Adaptive Runtime Optimization for Efficient Large Language Model Serving
일시: 2026년 6월 16일(화) 11:00 - 12:00
장소: IT/BT 813호
Abstract
Efficient large language model (LLM) serving is often framed around token throughput, GPU occupancy, and request latency. These metrics describe how much work the server completes and how quickly requests finish. In modern serving paths, the usefulness of a GPU step also depends on runtime state. A speculative decoding step gains value when verified draft tokens become target-valid output. A streaming decoding step gains value when generated output becomes ready before the consumer needs the next output unit. This thesis studies the gap between computed work and objective-relevant progress that appears when those conditions are uncertain.

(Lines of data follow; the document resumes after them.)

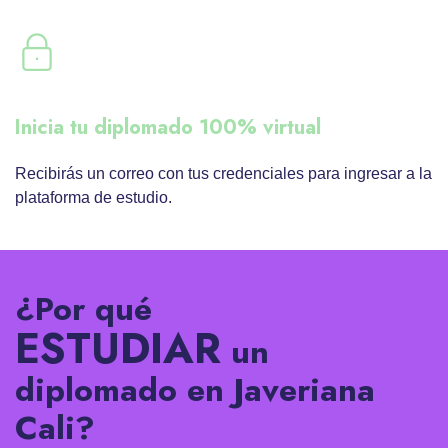
Inicia tu diplomado 100% virtual
Recibirás un correo con tus credenciales para ingresar a la
plataforma de estudio.
¿Por qué
ESTUDIAR
un
diplomado en Javeriana
Cali?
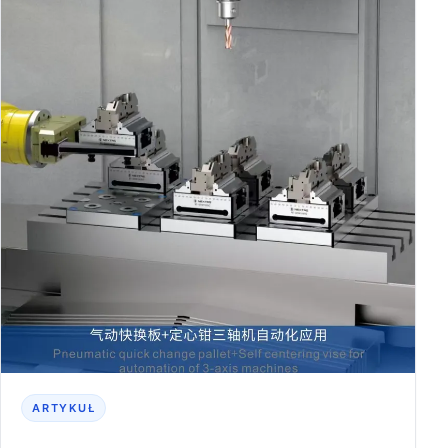
ARTYKUŁ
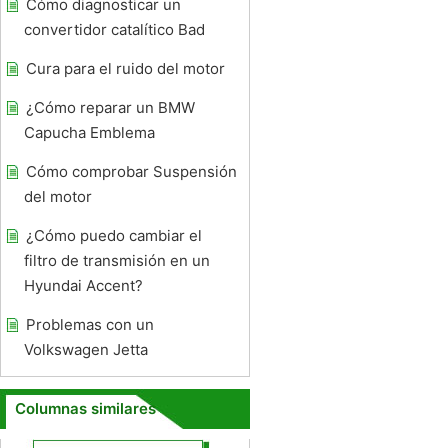
Cómo diagnosticar un
convertidor catalítico Bad
Cura para el ruido del motor
¿Cómo reparar un BMW
Capucha Emblema
Cómo comprobar Suspensión
del motor
¿Cómo puedo cambiar el
filtro de transmisión en un
Hyundai Accent?
Problemas con un
Volkswagen Jetta
Columnas similares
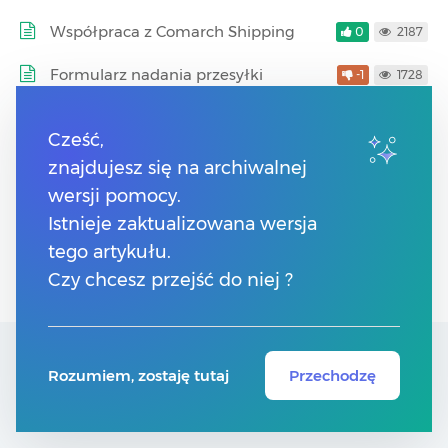
Współpraca z Comarch Shipping
0
2187
Formularz nadania przesyłki
-1
1728
Allegro InPost
0
1990
Cześć,
Formularz nadania paczki – InPost
3
2456
znajdujesz się na archiwalnej
Paczkomaty
wersji pomocy.
Istnieje zaktualizowana wersja
InPost Paczkomaty
0
2501
tego artykułu.
Współpraca z InPost
1
1421
Czy chcesz przejść do niej ?
Rozumiem, zostaję tutaj
Przechodzę
Pytaj, pomagaj, udoskonalaj!
Społeczność Comarch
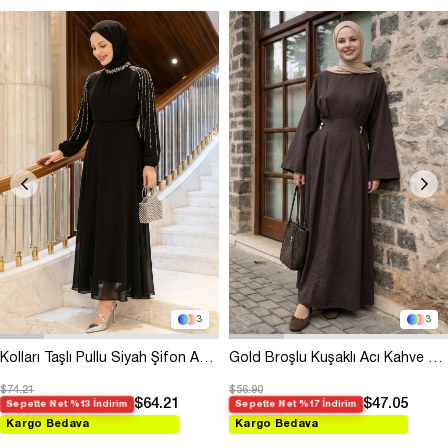
3
3
Kolları Taşlı Pullu Siyah Şifon Abiye
Gold Broşlu Kuşaklı Acı Kahve Modal Elbise
$74.21
$56.90
$64.21
$47.05
Sepette Net %13 İndirim
Sepette Net %17 İndirim
Kargo Bedava
Kargo Bedava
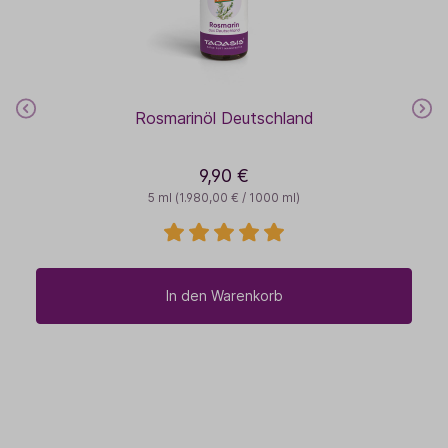
Rosmarinöl Deutschland
9,90 €
5 ml
(1.980,00 € / 1000 ml)
In den Warenkorb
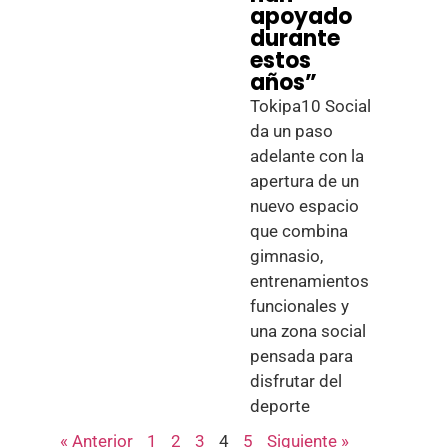
apoyado
durante
estos
años”
Tokipa10 Social
da un paso
adelante con la
apertura de un
nuevo espacio
que combina
gimnasio,
entrenamientos
funcionales y
una zona social
pensada para
disfrutar del
deporte
« Anterior
1
2
3
4
5
Siguiente »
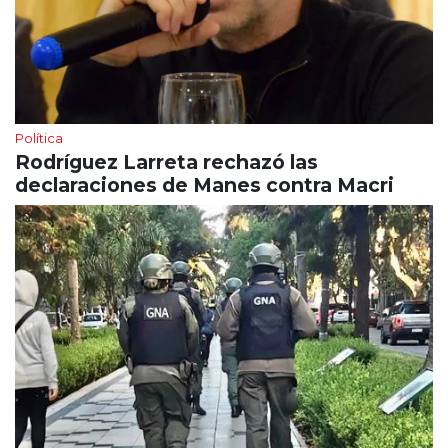
Política
Rodríguez Larreta rechazó las
declaraciones de Manes contra Macri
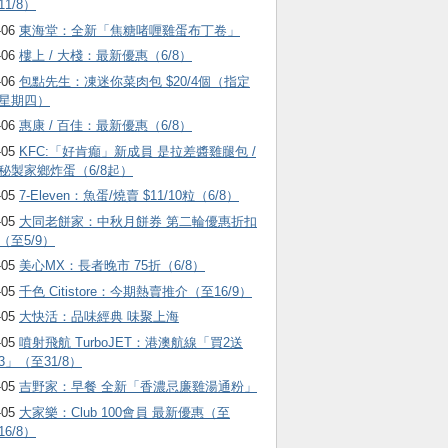
11/8）
-06
東海堂：全新「焦糖啫喱雞蛋布丁卷」
-06
樓上 / 大棧：最新優惠（6/8）
-06
包點先生：凍迷你菜肉包 $20/4個（指定
星期四）
-06
惠康 / 百佳：最新優惠（6/8）
-05
KFC:「好肯癲」新成員 是拉差醬雞腿包 /
秘製家鄉炸蛋（6/8起）
-05
7-Eleven：魚蛋/燒賣 $11/10粒（6/8）
-05
大同老餅家：中秋月餅券 第二輪優惠折扣
（至5/9）
-05
美心MX：長者晚市 75折（6/8）
-05
千色 Citistore：今期熱賣推介（至16/9）
-05
大快活：品味經典 味聚上海
-05
噴射飛航 TurboJET：港澳航線「買2送
3」（至31/8）
-05
吉野家：早餐 全新「香濃忌廉雞湯通粉」
-05
大家樂：Club 100會員 最新優惠（至
16/8）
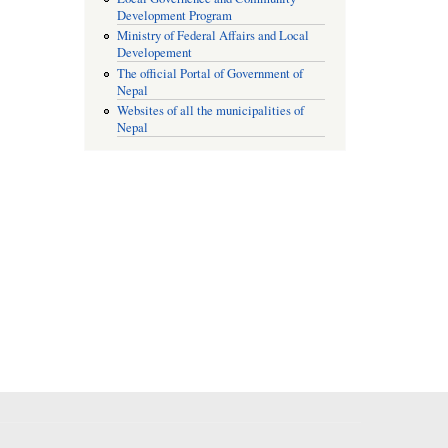
Development Program
Ministry of Federal Affairs and Local
Developement
The official Portal of Government of
Nepal
Websites of all the municipalities of
Nepal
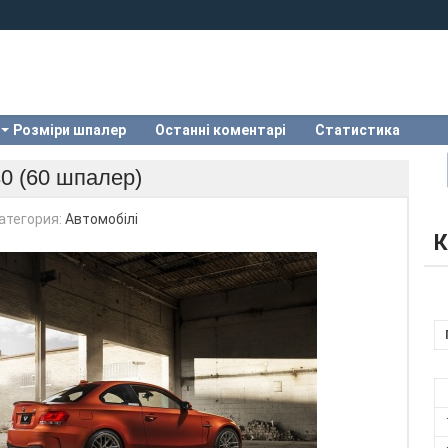
Розміри шпалер
Останні коментарі
Статистика
0 (60 шпалер)
атегория:
Автомобілі
К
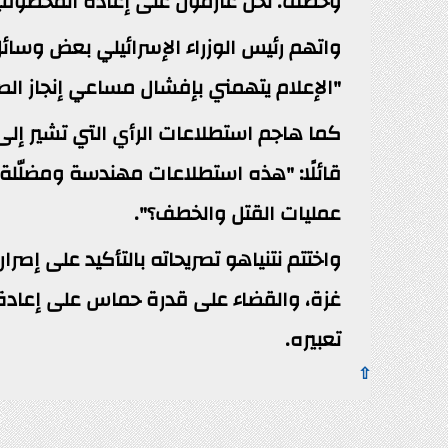
وخطف. نحن عازمون على إعادة المخطوفين
واتهم رئيس الوزراء الإسرائيلي بعض وسائل
"الإعلام يتهمني بإفشال مساعي إنجاز الص
كما هاجم استطلاعات الرأي التي تشير إلى
قائلًا: "هذه استطلاعات مهندسة ومضلّلة،
عمليات القتل والخطف؟".
واختتم نتنياهو تصريحاته بالتأكيد على إصر
غزة، والقضاء على قدرة حماس على إعادة ال
تعبيره.
⇧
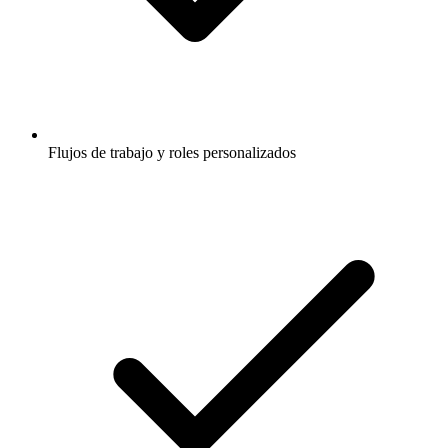
Flujos de trabajo y roles personalizados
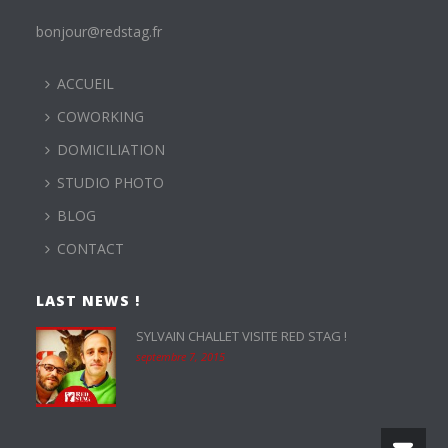
bonjour@redstag.fr
ACCUEIL
COWORKING
DOMICILIATION
STUDIO PHOTO
BLOG
CONTACT
LAST NEWS !
SYLVAIN CHALLET VISITE RED STAG !
septembre 7, 2015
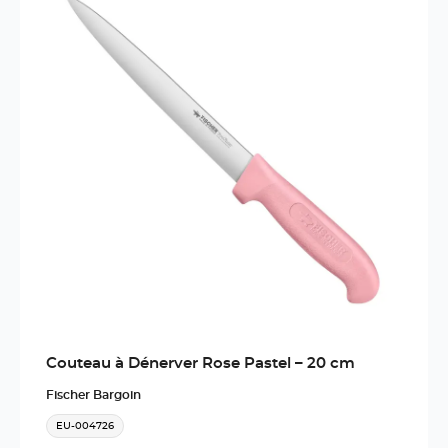
Couteau à Dénerver Rose Pastel – 20 cm
Fischer Bargoin
EU-004726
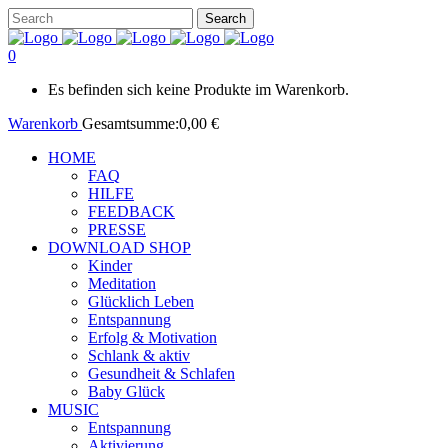
0
Es befinden sich keine Produkte im Warenkorb.
Warenkorb
Gesamtsumme:
0,00
€
HOME
FAQ
HILFE
FEEDBACK
PRESSE
DOWNLOAD SHOP
Kinder
Meditation
Glücklich Leben
Entspannung
Erfolg & Motivation
Schlank & aktiv
Gesundheit & Schlafen
Baby Glück
MUSIC
Entspannung
Aktivierung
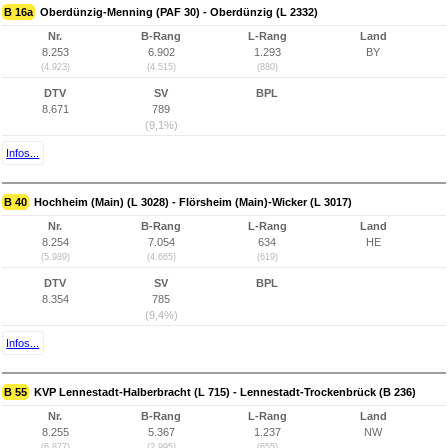
B 16a
Oberdünzig-Menning (PAF 30) - Oberdünzig (L 2332)
Nr.
B-Rang
L-Rang
Land
8.253
6.902
1.293
BY
(4.923)
(4.515)
(880)
DTV
SV
BPL
8.671
789
(9,1%)
Infos...
B 40
Hochheim (Main) (L 3028) - Flörsheim (Main)-Wicker (L 3017)
Nr.
B-Rang
L-Rang
Land
8.254
7.054
634
HE
(5.989)
(4.665)
(619)
DTV
SV
BPL
8.354
785
(9,4%)
Infos...
B 55
KVP Lennestadt-Halberbracht (L 715) - Lennestadt-Trockenbrück (B 236)
Nr.
B-Rang
L-Rang
Land
8.255
5.367
1.237
NW
(6.877)
(2.995)
(655)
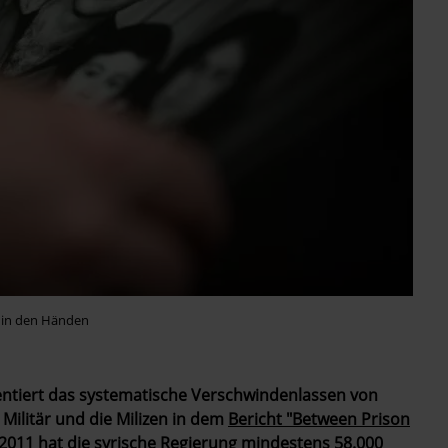
o in den Händen
ntiert das systematische Verschwindenlassen von
Militär und die Milizen in dem
Bericht "Between Prison
t 2011 hat die syrische Regierung mindestens 58.000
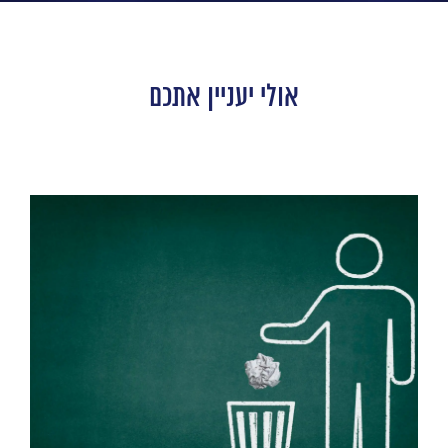
אולי יעניין אתכם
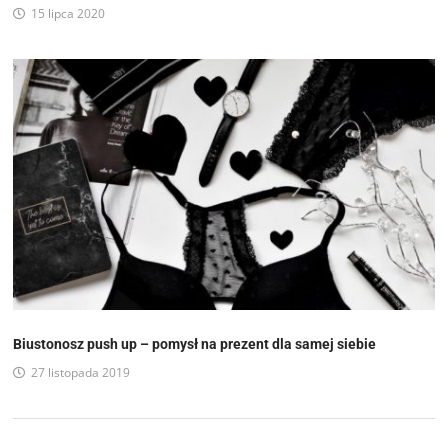
15 lipca 2020
Biustonosz push up – pomysł na prezent dla samej siebie
27 listopada 2019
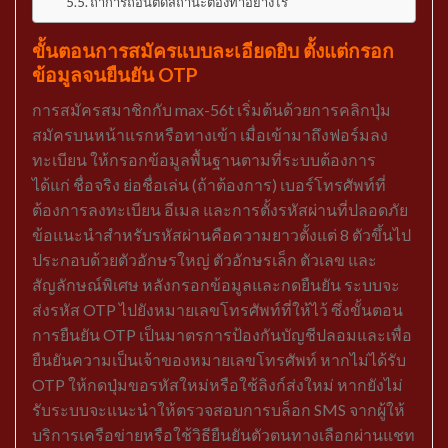
ถ้าการถอนติดสถานะต้องทำอย่างไร
ขั้นตอนการสมัครแบบละเอียดยิบ ตั้งแต่กรอก
ข้อมูลจนยืนยัน OTP
การสมัครสมาชิกกับ max-56t เริ่มต้นด้วยการคลิกปุ่ม
สมัครบนหน้าแรกหรือทางเข้า เมื่อเข้ามาถึงฟอร์มลง
ทะเบียน ให้กรอกข้อมูลพื้นฐานตามที่ระบบต้องการ
ได้แก่ ชื่อจริง ย่อชื่อเล่น (ถ้าต้องการ) เบอร์โทรศัพท์ที่
ต้องการลงทะเบียน อีเมล และการตั้งรหัสผ่านที่ปลอดภัย
ข้อแนะนำสำหรับรหัสผ่านคือความยาวตั้งแต่ 8 ตัวขึ้นไป
ประกอบด้วยตัวอักษรใหญ่ ตัวอักษรเล็ก ตัวเลข และ
สัญลักษณ์พิเศษ หลังกรอกข้อมูลและกดยืนยัน ระบบจะ
ส่งรหัส OTP ไปยังหมายเลขโทรศัพท์ที่ให้ไว้ ซึ่งขั้นตอน
การยืนยัน OTP เป็นมาตรการป้องกันบัญชีปลอมและเพื่อ
ยืนยันความเป็นเจ้าของหมายเลขโทรศัพท์ หากไม่ได้รับ
OTP ให้กดปุ่มขอรหัสใหม่หรือใช้ลิงก์ส่งใหม่ หากยังไม่
รับระบบจะแนะนำให้ตรวจสอบการบล็อก SMS จากผู้ให้
บริการเครือข่ายหรือใช้วิธียืนยันตัวตนทางเลือกผ่านแชท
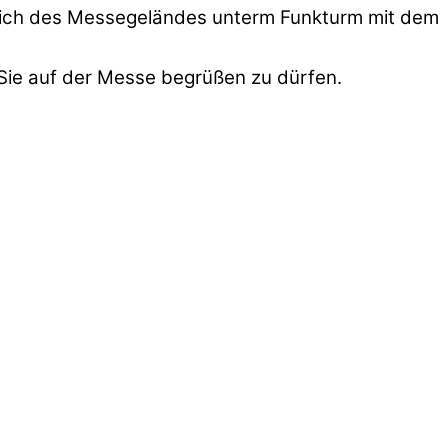
reich des Messegeländes unterm Funkturm mit dem
Sie auf der Messe begrüßen zu dürfen.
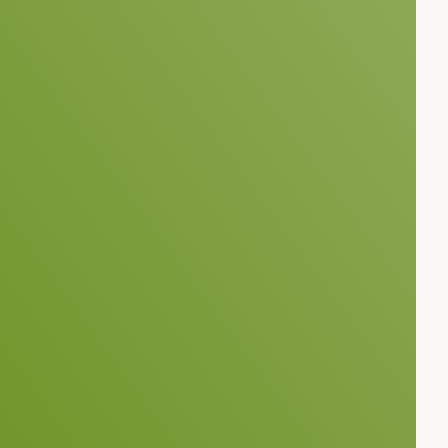
c Bertram
(0) 6201 2498 527
nic.bertram@rifcon.de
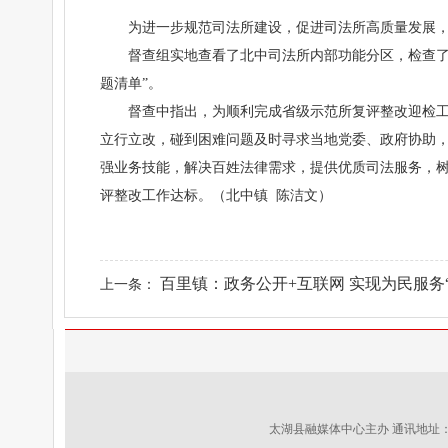
为进一步规范司法所建设，促进司法所高质量发展
督查组实地查看了北中司法所内部功能分区，检查了
题清单”。
督查中指出，为顺利完成省级示范所复评整改迎检
立行立改，碰到困难问题及时寻求当地党委、政府协助，
强业务技能，解决百姓法律需求，提供优质司法服务，
评整改工作达标。（北中镇 陈洁文）
百里镇：政务公开+互联网 实现为民服务“.
上一条：
太湖县融媒体中心主办 通讯地址：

This thesis asks how an LLM serving runtime can expose the conditions under which work becomes objective-relevant to its scheduler. The central argument is that the runtime should attach objective-specific utility signals to controllable units of GPU work and allocate computation according to those signals. The thesis pairs speculative verification and streaming scheduling because they expose the same runtime allocation question at complementary control granularities. Within a speculative request, the controllable unit is a draft-token prefix whose verification value depends on acceptance likelihood; across streaming requests, the controllable unit is an in-flight request whose scheduling value depends on unit-deadline risk, where a unit deadline is the time by which the next consumable output unit should be ready. This framing gives a common design pattern for different serving objectives: estimate utility from runtime state, map the estimate to a control action, and preserve the correctness or service constraint of the setting.
I develop this pattern at two granularities of LLM serving control. At the token level, Speculative Verification (SV) targets verification work inside batched speculative decoding. SV uses a companion-model signal, derived from the relationship between draft and companion model distributions, to estimate which draft-token prefixes are likely to be accepted by the target model. It reduces verification work with low expected contribution to Accepted Tokens, and emitted tokens still pass through target-model verification or direct generation to preserve target-model semantics. At the request level, ProgressServe targets scheduling and admission decisions in streaming serving. It tracks consumable buffers and unit-deadline risk to decide which requests should run, defer, or be admitted, directing GPU work toward requests where generation is more likely to prevent configured unit-deadline misses. Together, these systems show how the same runtime principle applies when the controllable unit is a draft-token prefix and when it is an in-flight request.
The evaluation reports each system with the metric matched to its control granularity. In public-model speculative decoding experiments under matched draft-target and batch settings, SV improves goodput over standard speculative decoding, reaching an average 1.4x speedup and up to 1.9x speedup at the largest supported batch size. In profile-based streaming experiments under matched model, workload, and arrival settings, ProgressServe supports 1.99x more admitted in-flight requests on average and up to 3.66x more than the vLLM baseline while keeping observed unit-deadline misses below a conservative 0.5% threshold. These results support the thesis that LLM serving efficiency improves when runtimes make objective-specific utility signals visible at the granularity where GPU work is allocated, from draft-token verification that produces target-valid output to request scheduling that keeps consumable units ready before their deadlines.